What don’t the major search engines do well?

That’s a burning question these days from way too many parties. It comes up in John Battelle’s most recent post (one that reminds me how effective a writer he is), which culminates in a plea for teaching search literacy in schools, and then journalist Cyrus Farivar’s thoughtful commentary on it. It’s a hot topic on Alt Search Engines, where Charles Knight finds and promotes startups that beat the engines at their own game. And of course it’s the raison d’être for all those engines.

There are two ways to address the problem of engines’ shortcomings. One way is to make the engines smarter. The other is to make the users smarter. With any luck we’ll meet somewhere in the middle.

It’s interesting to see startups’ different approaches to making themselves smarter.

Powerset, for example, which was acquired by Microsoft, only parses Wikipedia pages so far, so it’s hard to gauge the real value of the technology. Powerset will summarize pages and also claims to show “factz” (ugh) and meaning. Many of the suggested searches under “meaning” also relate to facts, such as “What did Caravaggio paint” “What awards did ‘No Country for Old Men’ win” and “When did earthquakes hit Tokyo.” The results are clearly organized, but any real power still is hidden under the hood.

True Knowledge, still in beta, also prides itself on facts, but the kind spelled with an s. Company strategists wrote in an email update earlier this month, “We are really excited that our knowledge base has expanded to the point that it now boasts over 110 million facts, which has greatly increased the number of questions we can answer.” I wonder how many billions of facts are out there, and which are the ones people either currently use search engines for or would use search engines for if people trusted search engines had those answers. Some context would be useful to ground the big number.

The engines also continue to progress in answering facts, even if they don’t provide direct answers to 110 million questions. One True Knowledge example is “When is Easter Sunday 2009.” True Knowledge answers this perfectly with a big, bold answer, but it’s also in the description of the first result in Google.

Hakia, another contender, has loftier sights from the start. All of its sample queries on the homepage strive to address more than facts. These queries include “What is the most effective way to lose weight,” “What are benefits of a long-term care insurance,” “Is bottled water better than tap water,” and “Most common risk factors for stroke.” Even more surprising is that the first three queries don’t have clear, quantifiable answers. The weight loss query, rather than responding with “put down the Mallomars, turn off Hulu, and blow the dust off the Wii Fit already!,” brings up a bunch of results — including many from librarian-certified sites — with highlighted text that helps answer the query. The user then can make informed decisions. Hakia also has thousands of fact-filled pages in its galleries, but it’s focused on addressing higher-level queries.

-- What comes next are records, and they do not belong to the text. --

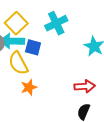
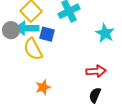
orange star: (29, 87) -> (43, 87), moved

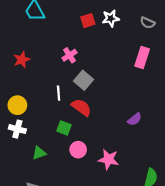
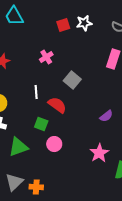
gray square: (84, 80) -> (72, 80), moved
green triangle: (39, 153) -> (18, 147), size x1.5
pink star: (108, 159) -> (99, 153), moved, turned 30

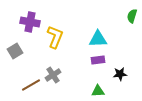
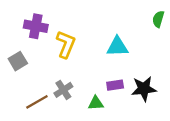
purple rectangle: (98, 60) -> (115, 85), moved
black star: (120, 74) -> (144, 89), size x1.5
green triangle: (98, 91) -> (96, 103), moved

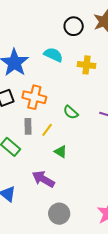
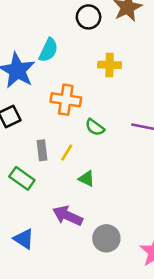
cyan semicircle: (53, 55) -> (48, 50), moved, turned 96
orange cross: (34, 97) -> (66, 100), moved
gray circle: (59, 214) -> (106, 238), moved

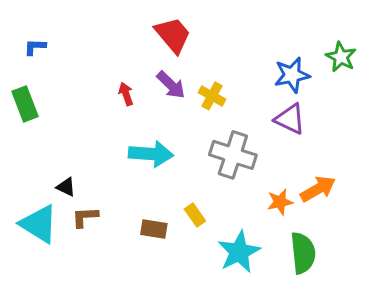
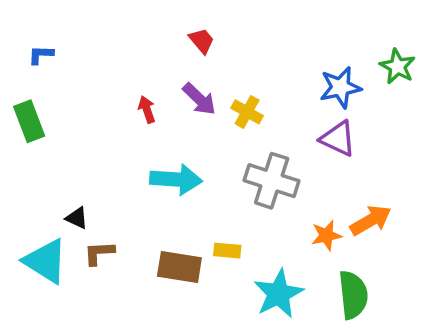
red trapezoid: (173, 35) -> (202, 41), size x0.6
yellow rectangle: (195, 215) -> (227, 251), turned -50
brown rectangle: (154, 229) -> (179, 267), size x1.4

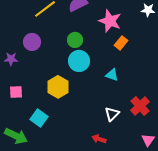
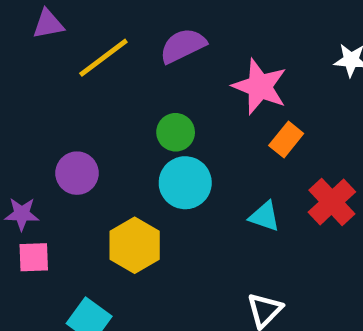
purple circle: (32, 42) -> (77, 173), moved
purple star: (11, 59) -> (22, 214), moved
red cross: (140, 106) -> (332, 202), moved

Facts are important areas for search engines to cover. Anyone who’s old enough to remember the struggles of finding facts in reference books or libraries will appreciate how much time search engines save. It even proved useful at my family’s lunch celebration for my birthday this weekend. My dad tried to recall the name of the actor who played President George H.W. Bush in Oliver Stone’s movie “W.,” just noting it was an “old guy who plays mobsters,” which I instantly pegged as James Cromwell. My nephew checked IMDB.com from his mom’s iPhone and proved me right. It felt good.

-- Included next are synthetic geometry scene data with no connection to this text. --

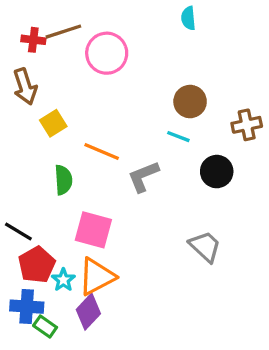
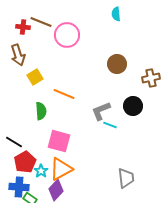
brown line: (63, 32) -> (41, 22), turned 40
cyan line: (178, 137) -> (110, 125), moved
gray L-shape: (143, 177) -> (101, 111), moved
gray trapezoid: (205, 247) -> (126, 178), moved, turned 40

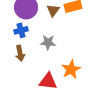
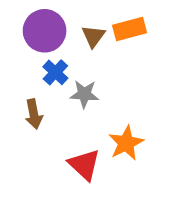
blue cross: (21, 30) -> (55, 72), moved, turned -32
red triangle: (48, 81) -> (84, 165), turned 36

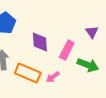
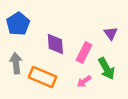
green arrow: (88, 65) -> (106, 69), turned 40
pink arrow: (53, 77) -> (84, 81), moved

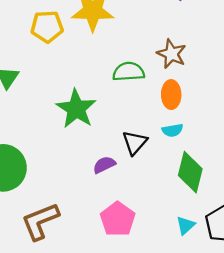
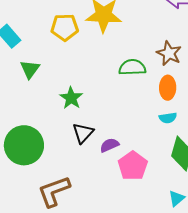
green star: (76, 109) -> (71, 98), moved, size x0.7
black triangle: (135, 143) -> (83, 133), moved
pink pentagon: (118, 219) -> (133, 166), moved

Better indexing of facts will make engines more useful, but it won’t make them smarter. For that, they need to be more intelligent, and better at indexing meaning. It’s the difference between knowledge and wisdom.

No matter what, we’ll still require human search literacy. Even facts are subject to interpretation. With a simple phrase like “Joe the Plumber,” one can think it refers to a plumber named Joe, while another can assert that it’s someone named Sam who isn’t licensed as a plumber.

We can’t assume search engines will ever sort it out perfectly like the eponymous protagonist of the movie “WALL-E.” We can aim to make sure we’re smart enough to make the most of all the engines do for us.